Porto Velho, RO - A 2ª Vara do Trabalho de Ji-Paraná reverteu a demissão por justa causa aplicada a uma zeladora imigrante de uma empresa do comércio varejista, após a trabalhadora retirar bananas do refeitório da unidade para levar para casa.
A sentença foi proferida em 18 de agosto pelo juiz titular Edilson Carlos de Souza Cortez. Para o magistrado, embora a conduta pudesse justificar uma orientação ou medida disciplinar, não ficou caracterizada falta grave suficiente para romper imediatamente o contrato de trabalho por justa causa.
A empresa afirmou que havia orientação para que as frutas oferecidas como sobremesa fossem consumidas exclusivamente no refeitório, com limite de uma unidade por funcionário. Segundo a defesa, a trabalhadora levou as bananas para casa em duas ocasiões, o que teria configurado mau procedimento e indisciplina.
A trabalhadora, por sua vez, afirmou que não havia sido informada sobre a existência de uma proibição de retirar as frutas do local.

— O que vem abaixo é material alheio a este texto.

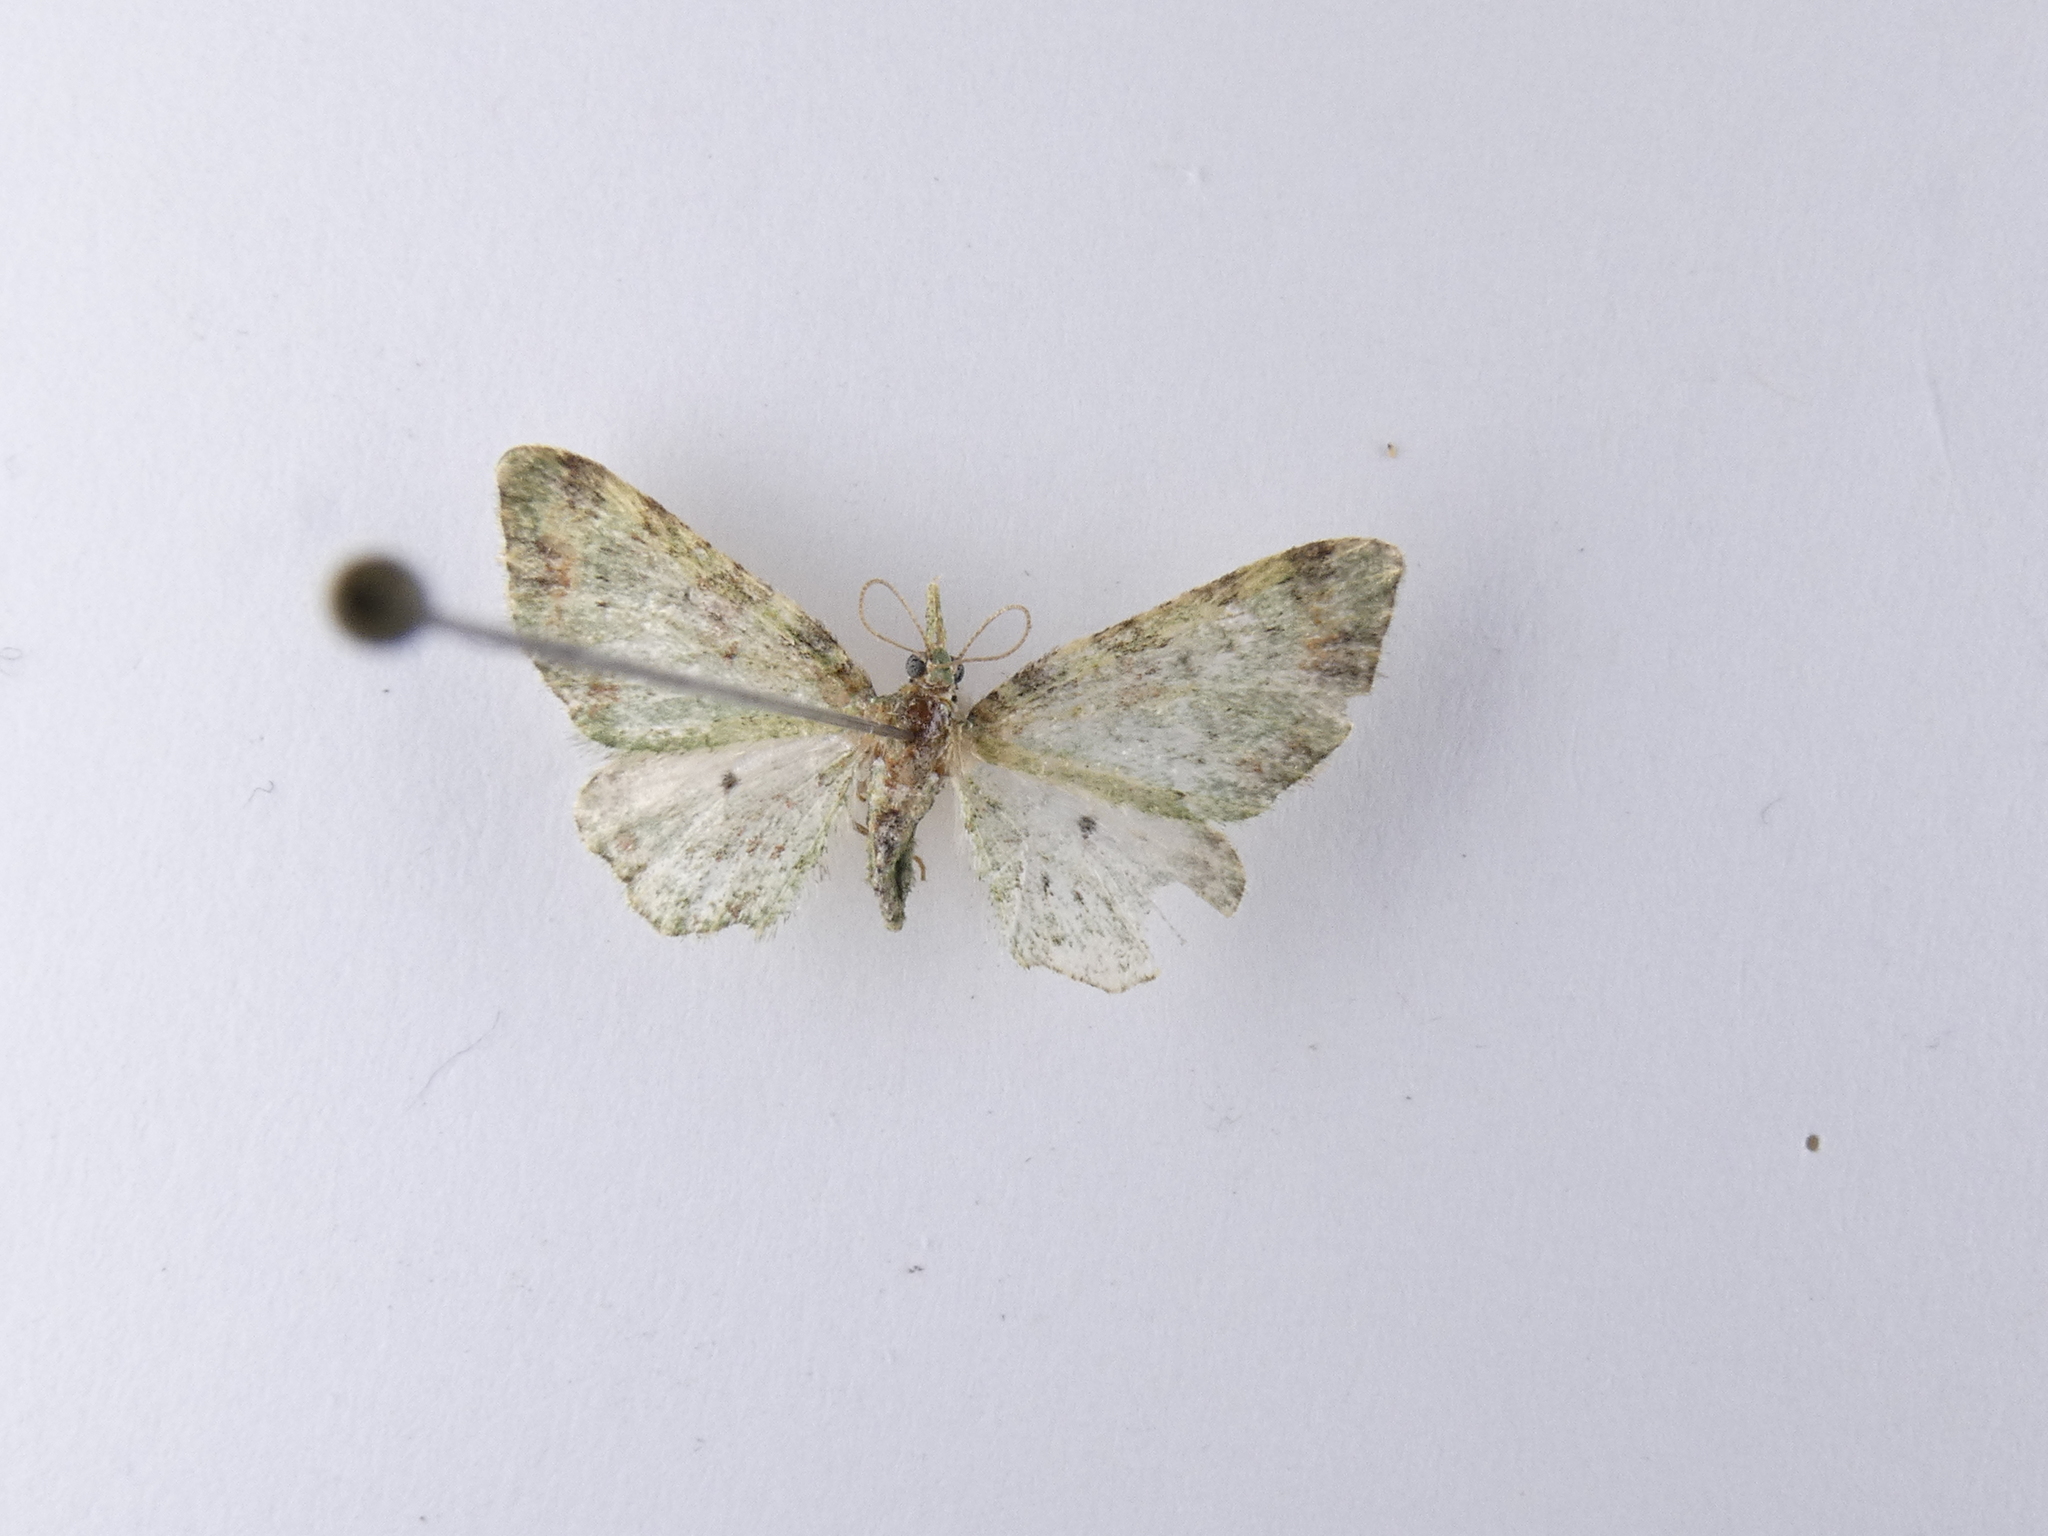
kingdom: Animalia
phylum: Arthropoda
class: Insecta
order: Lepidoptera
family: Geometridae
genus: Pasiphila
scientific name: Pasiphila semochlora
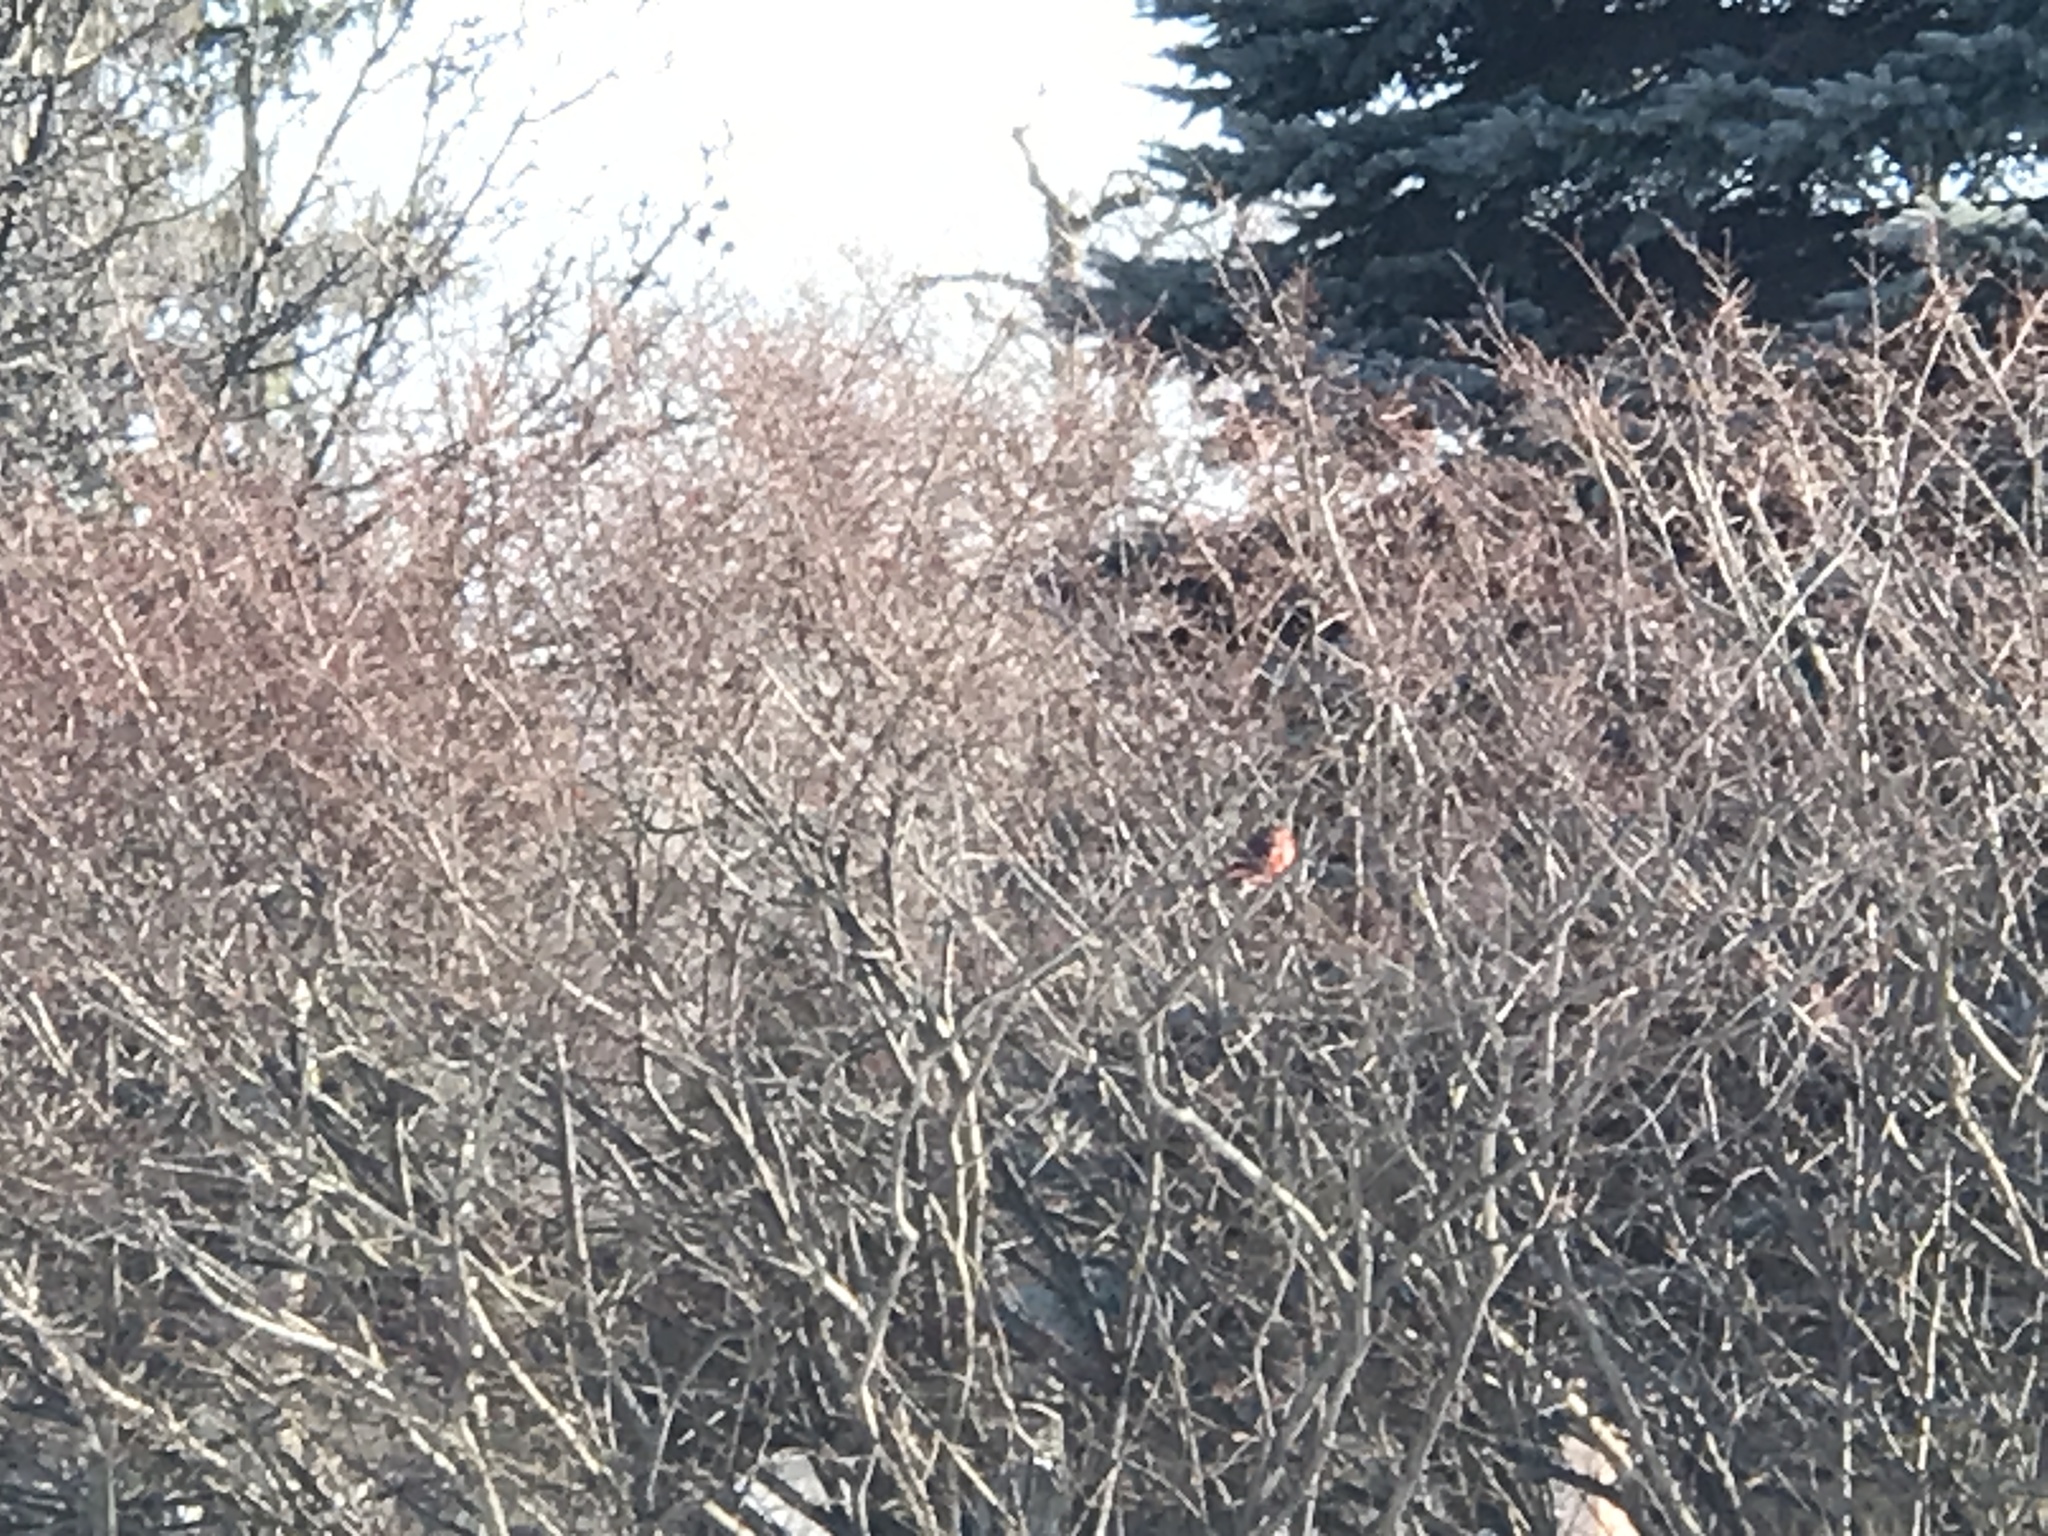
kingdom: Animalia
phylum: Chordata
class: Aves
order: Passeriformes
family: Cardinalidae
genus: Cardinalis
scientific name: Cardinalis cardinalis
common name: Northern cardinal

Justiça aponta falta de regra clara
Ao analisar o caso, o juiz destacou que a justa causa é a penalidade mais grave prevista na legislação trabalhista e, por isso, exige comprovação robusta da falta, além da observância dos princípios da imediatidade, do nexo causal e da proporcionalidade.
A decisão considerou relevante a ausência de uma norma interna clara e escrita proibindo a retirada dos alimentos.
Também foi levado em conta o depoimento do preposto da empresa, que utilizou a expressão “de preferência” ao explicar a regra de consumo das frutas no refeitório. Para o magistrado, a expressão indicava uma recomendação, e não uma proibição expressa.
Outro fator considerado foi a inexistência de registros de punições anteriores, como advertências ou suspensões, antes da aplicação da justa causa.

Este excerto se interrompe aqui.